I have a large viv spare in a few weeks and me & dad wanted frogs in it. We went to Hollybush a few months back and saw these tiny (less than 1cm long), black frogs. Does anyone know what they could be? 

I know its probably a long shot but i really want to surprise my dad. There were quite a few of them in the tank and they were on deep mud with a large bowl of water. Im not sure if they had any heat though.

Thankyou for looking:smile:


----------



## LFG (Apr 2, 2007)

going to be hard to Id withouta bit more to go on, and i wouldnt recommend buying them if you dont know what they are, as it will be impossible to recreate the right conditions for them. 

i would hope the shop can tell you? 

any markings at all?


----------



## gecko-mad (Mar 23, 2007)

No markings, sorry.

We havent been to the shop for quite a while now so not sure if they would have any in. There always seems to be different reptiles etc everytime we go there.

I knew it would be hard to find out what they are but thought it would be best to ask to see if anyone knew:lol2: If i did find out what they were i would have done some research anyway.


----------



## BELIAL (Nov 10, 2006)

if they were that small i would say dart frogs or maybe mantella? they tend to have some other markings though. usually very vivid.

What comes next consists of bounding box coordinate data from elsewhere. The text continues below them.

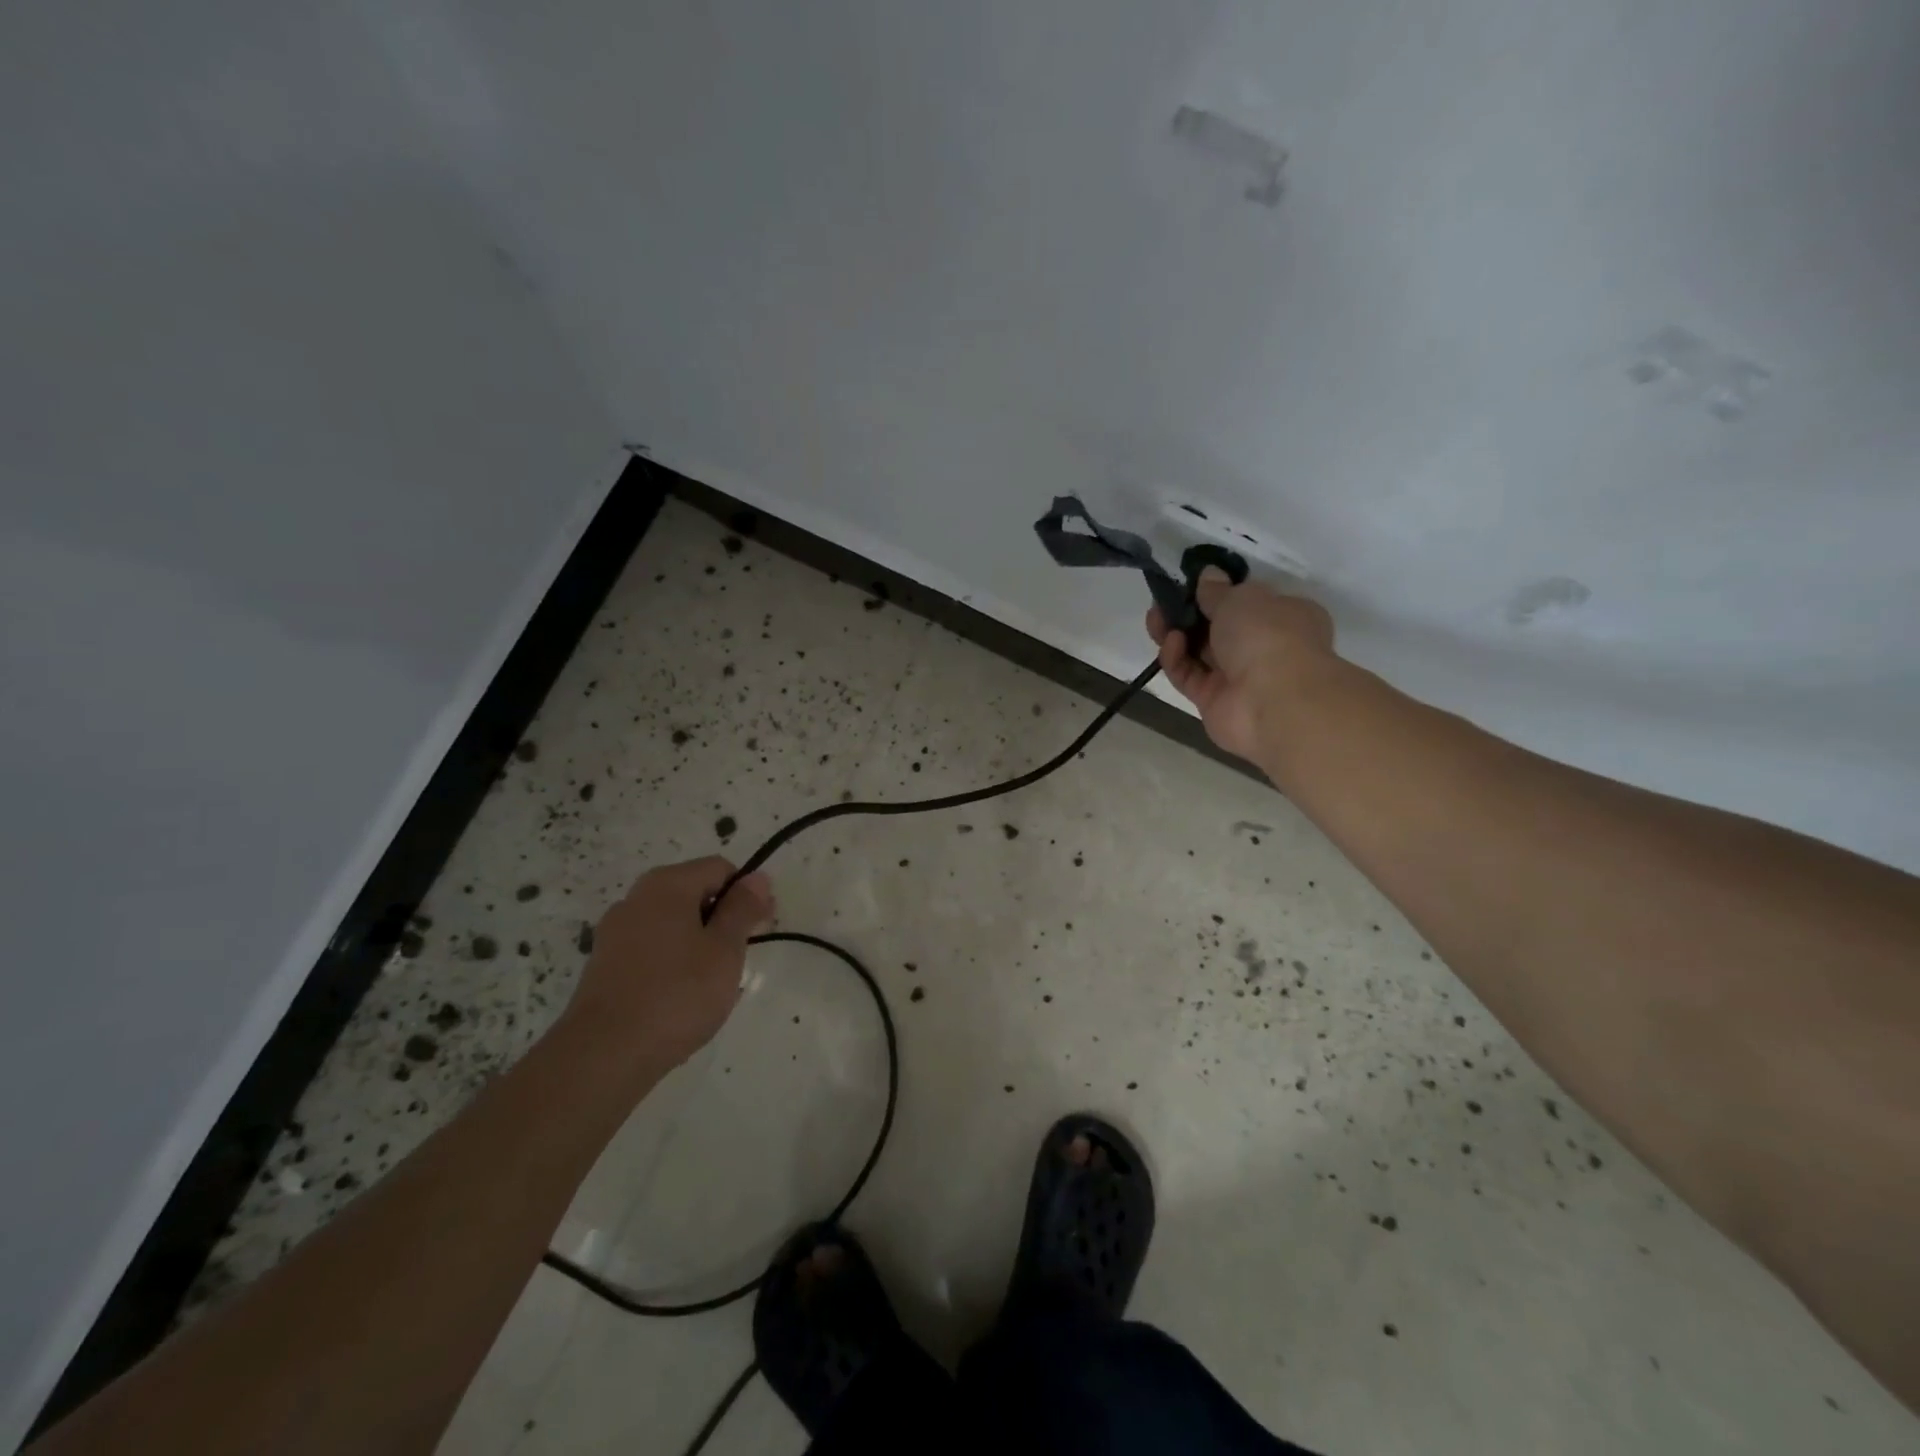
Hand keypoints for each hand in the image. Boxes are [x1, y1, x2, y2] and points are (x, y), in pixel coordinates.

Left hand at [562, 857, 774, 1069]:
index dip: (746, 894)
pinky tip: (679, 1000)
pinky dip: (671, 964)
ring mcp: (614, 933)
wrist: (604, 1055)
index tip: (760, 928)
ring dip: (698, 944)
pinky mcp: (603, 966)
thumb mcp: (725, 950)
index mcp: (667, 885)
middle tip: (739, 958)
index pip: (719, 869)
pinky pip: (650, 951)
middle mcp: (635, 899)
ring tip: (711, 985)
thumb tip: (757, 877)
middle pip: (693, 894)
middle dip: (721, 920)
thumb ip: (743, 909)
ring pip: (672, 925)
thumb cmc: (677, 994)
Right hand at [1147, 569, 1336, 764]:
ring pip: (1199, 652)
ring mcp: (1237, 677)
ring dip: (1176, 633)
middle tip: (1163, 602)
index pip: (1249, 603)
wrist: (1273, 700)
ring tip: (1154, 618)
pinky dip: (1176, 659)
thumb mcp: (1241, 598)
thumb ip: (1217, 590)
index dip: (1220, 593)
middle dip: (1189, 614)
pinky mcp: (1212, 701)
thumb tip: (1208, 575)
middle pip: (1218, 628)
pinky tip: (1170, 642)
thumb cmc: (1268, 635)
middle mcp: (1264, 647)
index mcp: (1285, 617)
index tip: (1193, 585)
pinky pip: (1189, 676)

just trying to think of any frogs that have black babies....hmmm...


----------



## Art_Gecko101 (May 6, 2006)

Was there skin smooth or bumpy? some of the burrowing frogs need that kind of set up and are dark coloured, like the African ones i think...


----------



## Mark Harrington (Mar 5, 2007)

*hollybush frogs id*

Hi been there a couple of times myself recenlty they were most likley fire bellied toads, they have them in stock all the time.


----------



## basky (Dec 11, 2006)

yeah fire bellies if they are in hollybush. very very small babies.


----------



## BELIAL (Nov 10, 2006)

they really are small babies if they are 1cm firebellies...would worry about them surviving when that small...poor little fellows...


----------